◆ GIVEN TEXT ◆
■ ■ ■ ■ ■ ■ ■

To satisfy ones hunger, they may opt to eat either rice or noodles depending on their preference. Demand, the human wants that are backed by buying power indicates a person’s financial ability to buy their wants. Organizations need to identify its microenvironment and macroenvironment to identify forces or actors in the business environment that can have effect on the organization’s marketing and business activities. Microenvironment of a company is made up of the company itself, its competitors, the suppliers, customers, marketing intermediaries and the publics.
The publics are those people or organization that affect the operations of the organization. There are seven publics in total, which is made up of financial publics, media publics, citizen-action publics, government publics, local publics, general publics and internal publics that affects the marketing operation of an organization. Financial publics are banks and insurance companies that affect the company success in obtaining loan. Macroenvironment is the larger societal force that affects the whole environment.
In an organizations macroenvironment, it consist of demographic environment, economic environment, natural environment, technological environment, political environment and cultural environment. Demographic environment is mainly made up of the changing age structure in the population, the changing family, geographical shift in population, better educated and white collar population and increased in ethnic diversity. A changing age structure means that as a person’s age grows, their needs and wants for a certain product will change according to their life cycle.

■ ■ ■ ■ ■ ■ ■

◆ PROVIDED MATERIAL ◆
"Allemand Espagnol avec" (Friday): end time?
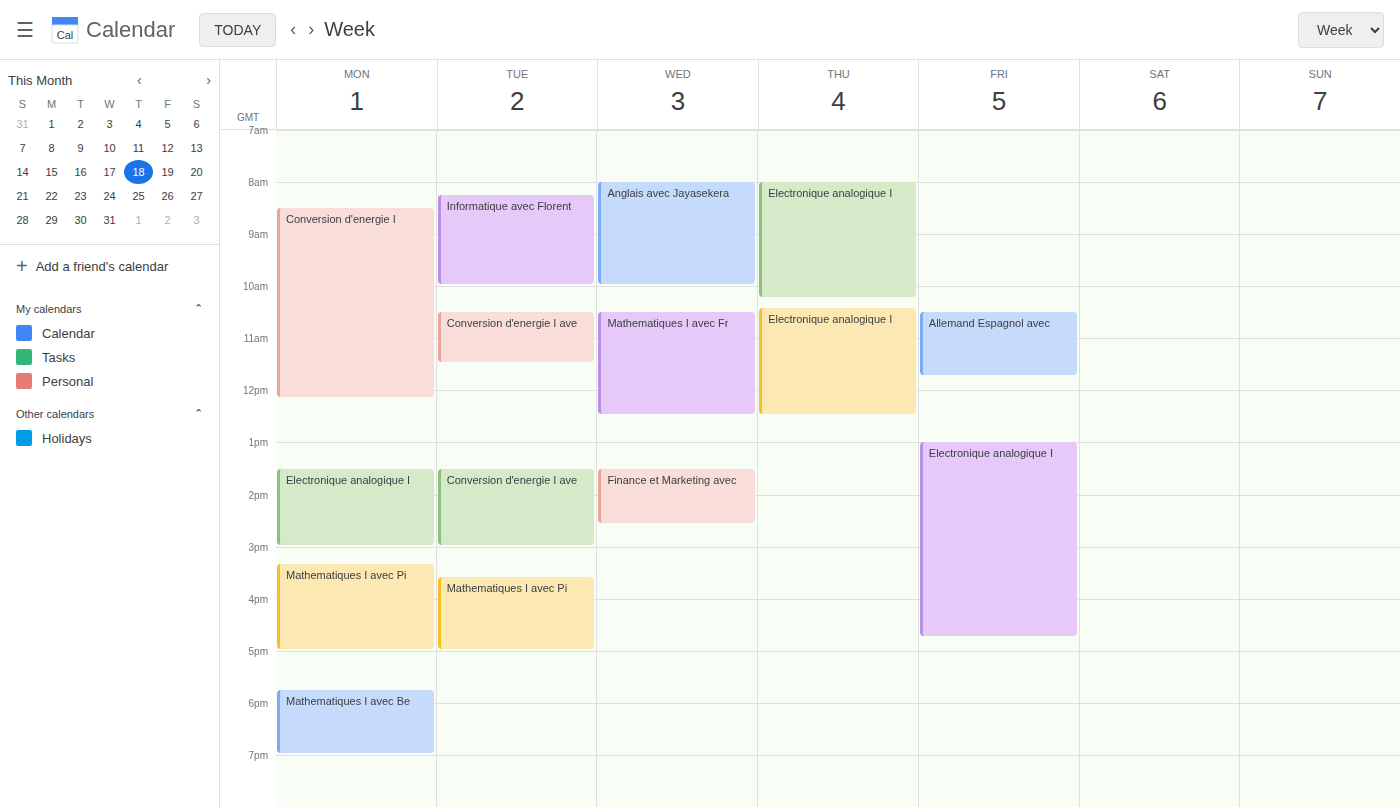
11:45 AM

■ ■ ■ ■ ■ ■ ■

◆ SHORT PROBLEM 1 ◆
Answer these questions from the passage on the marketing environment:
(a) Which parties make up a company's microenvironment?
(b) How many publics does the passage say there are in total?
(c) What do financial publics affect?
◆ SHORT PROBLEM 2 ◆
Resume the passage on the marketing environment after its final sentence.

◆ EXERCISE RESPONSE 1 ◆
(a) The company itself, its competitors, the suppliers, customers, marketing intermediaries and the publics.
(b) Seven.
(c) The company's success in obtaining loans.

◆ EXERCISE RESPONSE 2 ◆
After identifying the environment, marketers will undergo marketing research process. The first step of marketing research process is to define the problem and research objectives, which contains of exploratory, descriptive and causal research objectives. Next, the process will be continued by the development of the research plan from secondary source and primary source. Then it will decide on the research approaches it will utilize whether it is observational, experimental, ethnographic or survey type of research.
Then, it researcher will decide on the contact method through mail, telephone, personal and group interviews or online marketing research. Then it will proceed to sampling plan and research instruments like mechanical devices and questionnaire. The processes are completed by implementing the plan and report it to the management. After research, marketers need to identify the factors that influence a consumers purchasing behavior. The factors that determine the buyer decision are personal factors, social factors, psychological factors and cultural factors.
Social factors consist of age and life cycle, reference groups and roles and status in the society. For example, according to the age and life cycle of everyone, the needs and wants of an individual differs as their age grows, an old man require a walking stick. In buying a product, consumer may display one of the four buying behavior, which consist of complex buying behavior, dissonance-reducing buying behavior, habitual buying behavior and variety-seeking buying behavior depending on the involvement and the perceived brand difference from the consumers.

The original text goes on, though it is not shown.